SpeedDisk versus Win Defrag: any DVD burning effects?

Hey-

I recently purchased Norton’s Systemworks. One of the included tools is “Speed Disk”, which has a hard drive disk defragmenting / disk sorting tool.

One of the options of this tool is to move files to the end of the hard drive. Presumably, by doing this to large, infrequently accessed files, they are less likely to become fragmented by changes to other files earlier on the drive.

So, my question is this: does how files are defragmented or sorted on the hard drive have any impact on the way my DVD is able to burn these files?

I would guess that defragmented files are easier to burn than fragmented ones. The kind of strange thing is that Speed Disk and the normal Windows defragment utility seem to have very different definitions of what a fragmented file is… Speed Disk will say my drive is 1% fragmented, and Windows will say it’s 25% fragmented.

Anyhow, if anyone has noticed effects with their ND-2500A with regards to how a disk is defragmented, I’d be interested in comments.

Thanks!

Moved to appropriate forum.

The answer is that it’s purely a speed issue, a badly fragmented HD cannot deliver data fast enough to burn.

BTW, SpeedDisc is fairly dangerous, corrupted data and lost data is possible. IT also does very little for performance. Windows defrag is similarly ineffective, but safe.

A dedicated defrag tool like Diskeeper is by far the best option. It must include some kind of boot-time defrag of MFT, paging file and directories. Directory fragmentation is one of the biggest contributors to slow HD performance, and neither of those utilities do anything about it.

The defragmentation software included in Win2k and XP is a cut down version of Diskeeper, except in Germany due to the maker’s of Diskeepers ties to the Scientologists (illegal in Germany).

A full diskfragmentation software package is recommended as they will defrag things like the MFT and the pagefile (only prior to windows loading).

Perfect Disk is also very good.

Switching regularly between different defraggers is not recommended as they all have different alogirthms for aranging the files.

Regular defragmentation of NTFS partitions is highly recommended as NTFS is particularly prone to fragmentation (something to do with it being based on an old VMS file system). FAT32 is less prone to fragmentation but has the max file size issue.

windows’ built-in defragger isn’t a cut-down version of diskeeper (ie: microsoft doesn’t include some type of “diskeeper lite” with windows). diskeeper builds upon and integrates with windows’ existing defragger.

i recommend diskeeper as well for defragging.

My understanding is that blinky is right.
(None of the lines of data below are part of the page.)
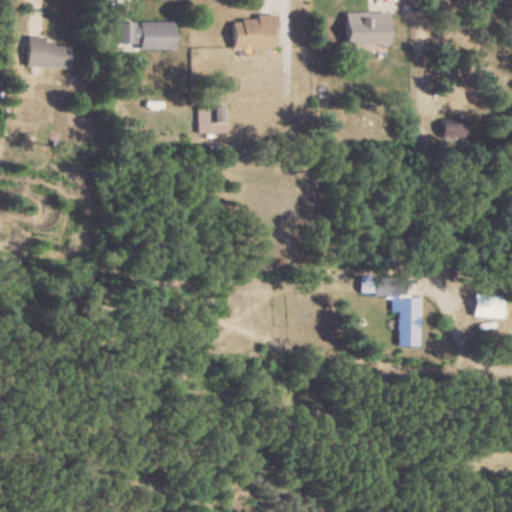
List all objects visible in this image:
road: (31, 14)
building: (365, 27)
building: (253, 31)
building: (143, 34)
building: (44, 53)
building: (209, 118)
building: (452, 131)
building: (485, 306)
building: (398, 308)
road: (455, 343)
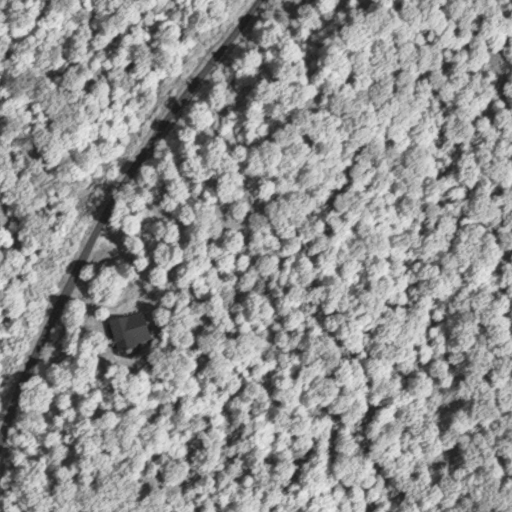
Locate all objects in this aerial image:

Just as VERITAS worked with Microsoft to design the built-in backup program (and some of the low level stuff like ASR and system state backups) in Windows XP, I believe that Executive Software worked with Microsoft to design the built-in defragmenter and the low level hooks for defragmentation in Windows XP.

It’s no accident that the Windows XP backup program looks like a very old version of Backup Exec (something like Backup Exec for Windows NT Workstation), and that the defragmenter looks very like an old version of Diskeeper.

The full version of Diskeeper is highly recommended - that way, you get the timed defragmentation, as well as the ability to defragment the MFT and paging file(s).

http://www.execsoft.co.uk/html/diskeeper/dkv.htm confirms Executive’s authorship of the built in defragmenter in Windows 2000. That article is out of date, really, as it’s comparing Windows 2000’s defragmenter to Diskeeper 7.0 (the latest is 8.0).